Rendez-vous au Printemps des sports équestres
De son côté, Lisa Cez complète ce Pôle régional en vue de Paris 2024 mais son cheval, Stallone de Hus, est installé à Versailles, où il est monté deux fois par semaine par Mailys Frougneux, qui accompagne aussi la paire en concours en tant que groom. « Je vais chez Marina du samedi après-midi au lundi, Stallone reste sur place, précise Lisa. Lorsque je me suis de nouveau tournée vers la compétition après mes études et que je me suis lancée dans le circuit para, je suis retournée auprès de Marina avec laquelle j’avais déjà fait deux championnats d’Europe à poney et en Juniors. Pour autant, après huit ans, il a fallu qu’elle s’adapte à ma nouvelle façon de monter. Je trouve que ce pôle est une belle opportunité pour elle et une belle possibilité pour permettre à d’autres cavaliers d’être dans un environnement technique qui pourra les faire avancer. Et puis l’ambiance est très conviviale avec des repas de groupe le samedi et le dimanche midi. » Si Lisa a découvert les grands championnats para-dressage l’année dernière à Riesenbeck, où elle prenait la dixième place, son objectif est entièrement tourné vers Paris 2024. « Nous avons beaucoup travaillé cet hiver avec Marina sur de nombreux détails en fonction des commentaires des juges. À Riesenbeck, j’ai beaucoup regardé les autres cavaliers pour comprendre comment les points étaient attribués. Lors de la dernière Master Class, j’ai pu présenter ma nouvelle Freestyle qui a été très appréciée, c’est encourageant pour la suite. » Comme pour les autres couples du groupe « À cheval pour Paris », le premier grand rendez-vous de l’année pour Lisa sera au Printemps des sports équestres (retrouvez le planning complet des cavaliers de para-dressage en vue de Paris en page 12).

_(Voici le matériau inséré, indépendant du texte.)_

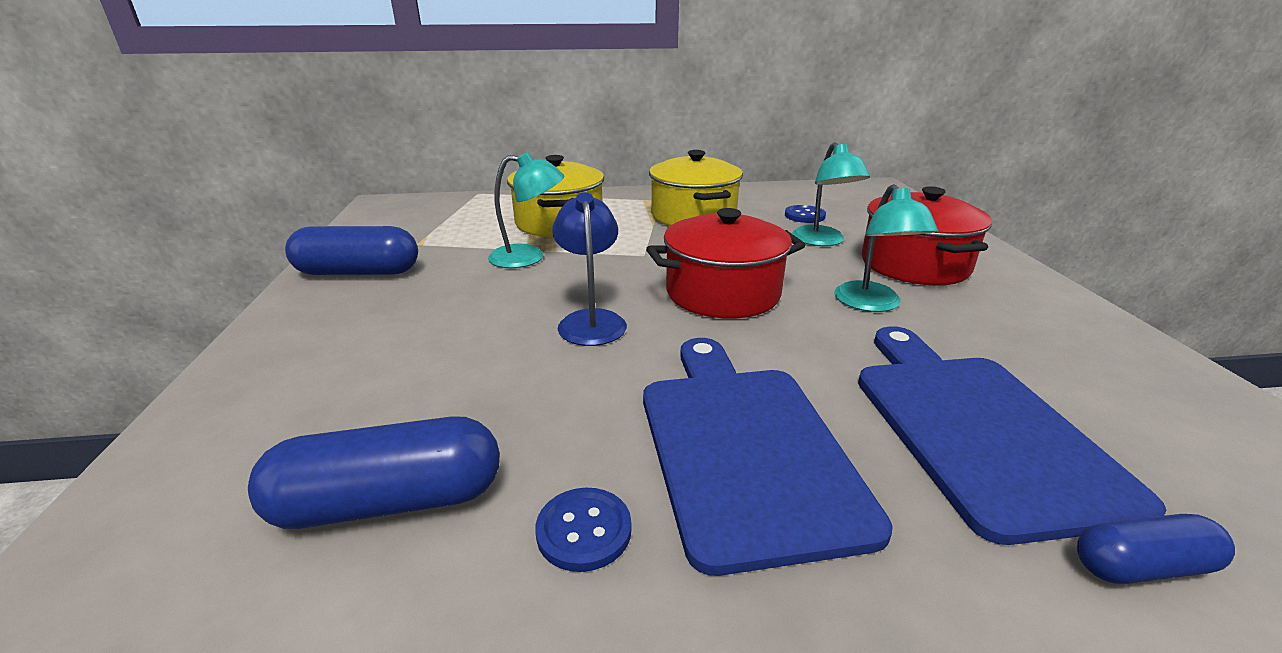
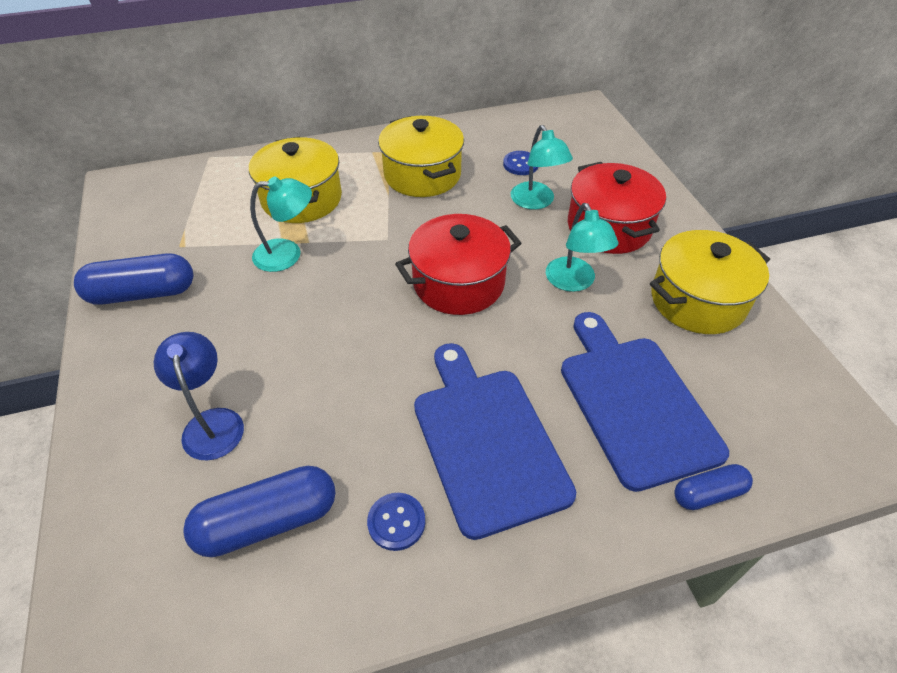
camera: 10 degrees left, 20 degrees up
blue lamp [552,192,627,346] -> blue lamp moved to [154,332,244,460]
none -> yellow pot [650,230,770,334]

Enfin, Marina souligne l’implication de la Fédération française d’équitation dans cette aventure olympique et paralympique. « On sent qu’il y a une dynamique autour de Paris. L’arrivée de Flore Tairraz nous permet à tous d’en profiter, entraîneurs et membres du staff inclus. Dans cet optique de préparation, je me suis inscrite à un séminaire pour les entraîneurs d’athlètes para, Fanny sera aussi présente. Ils vont aborder les problèmes de préparation, motivation, gestion du stress car il est aussi important de travailler sur soi-même en tant qu’entraîneur pour faire face à ces Jeux qui vont être uniques », conclut-elle.